Kuba tina simadoda nje asizange
Siyibone kowetu imbongokazi
Yenkazana kuba imbongi inyuka
Nenkundla ituke inkosi
(We as men have never encountered
these female poets in our our homes
Because a poet—a male— rouses the court and censures the king)
Mgqwetho’s poetry can be seen as the earliest form of protest poetry as she wrote many poems addressing the experiences of confronting African modernity in the midst of Black people trying to build resistance movements. Her poetry openly lambastes leaders at the time as well as the complacency amongst privileged Black people who were not willing to confront the complexities of their time. He greatest concern was about speaking up against the injustice she was seeing around her:
Asinakutula umhlab’ubolile
Xa ndikubonisa ubume bomhlaba
Angabhekabheka onk’amagqoboka.
Ukutula Ikwakuvuma
(We can’t sit silent, the country’s rotten
If I exposed the state of the country
the Christians’ jaws would drop
Silence implies consent!)
Her poetry reveals that she had converted to Christianity which allowed her to be critical of those in the church preaching the gospel as well as those she felt were resisting the gospel to their own detriment. Her allusion to Christianity also reveals an ambivalence where she implores Black people not to forget the ancestoral African traditionalism which was getting lost amongst Black people who were embracing Christianity and modernity. This ambivalence is familiar even in 2016 where religious beliefs are constantly being questioned as a legitimate lens for understanding our world.
One of Mgqwetho’s poems Ingwe idla ngamabala (Spots feed the leopard) questions the political economy of the 1920s. The poem begins with a warning to Black people thatSatshabalala tina ngokuswela ukwazi (Our ignorance will destroy us) as Black people were fast becoming landless and moving to the cities and thus being at the mercy of the city economy. Instead of cultivating the land (which was slowly being taken away from Black people since the 1913 Land Act) Black people were selling their maize only to buy it back at a higher price from the shops established by white traders. In the same poem she asks the question Zipina izityebi zelixesha letu (Where are the wealthy today) which speaks to a question of Black ownership and wealth which is yet to be actualised for many black people even in a democratic South Africa. Black people still do not own much of the land in South Africa and with the exception of a few industrialists and entrepreneurs (which we can count by name) much of the wealth in South Africa is in the hands of a few, mostly white people. We are yet to answer the questions posed by Mgqwetho in her poetry about the importance of self-actualisation of black people through economic means. This is further illustrated in a poem directed at workers to unite in the wake of oppressive laws that were being established at the time: Izizwe ezintsundu mazidibane/Livakale ilizwi labasebenzi…Livakale ilizwi labasebenzi/Bawafumane amalungelo abo (Black nations must come together/Let the voice of the workers be heard…Let the voice of the workers be heard/let them reclaim their rights).

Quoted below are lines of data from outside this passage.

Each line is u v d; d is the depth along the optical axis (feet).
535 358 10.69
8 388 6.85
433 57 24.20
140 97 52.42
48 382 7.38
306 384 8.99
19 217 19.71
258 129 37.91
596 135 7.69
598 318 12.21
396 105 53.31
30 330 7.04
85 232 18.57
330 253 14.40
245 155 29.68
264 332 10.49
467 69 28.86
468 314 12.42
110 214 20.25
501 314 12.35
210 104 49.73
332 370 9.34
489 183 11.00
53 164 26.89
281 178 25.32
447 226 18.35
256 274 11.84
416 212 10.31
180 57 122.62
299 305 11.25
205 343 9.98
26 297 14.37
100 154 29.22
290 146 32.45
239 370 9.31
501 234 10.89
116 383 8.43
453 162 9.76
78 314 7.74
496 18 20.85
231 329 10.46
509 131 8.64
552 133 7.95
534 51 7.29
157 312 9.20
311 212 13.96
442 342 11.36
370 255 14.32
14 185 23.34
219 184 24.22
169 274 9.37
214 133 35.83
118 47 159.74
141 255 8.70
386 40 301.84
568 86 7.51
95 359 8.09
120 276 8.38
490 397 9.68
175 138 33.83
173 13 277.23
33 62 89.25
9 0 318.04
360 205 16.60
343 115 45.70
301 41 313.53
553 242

I am constantly returning to the words Asinakuthula umhlab’ubolile as though they were a mantra because they are very apt to all South Africans almost a century after Mgqwetho was witnessing an equally fraught South Africa in transition. Reading Mgqwetho’s poetry helps me find a language of resistance and the courage to speak about injustice even when choosing silence seems easier. Mgqwetho’s poetry is a gift to South Africans who are doing the work against injustice we still see so prevalent in South Africa today.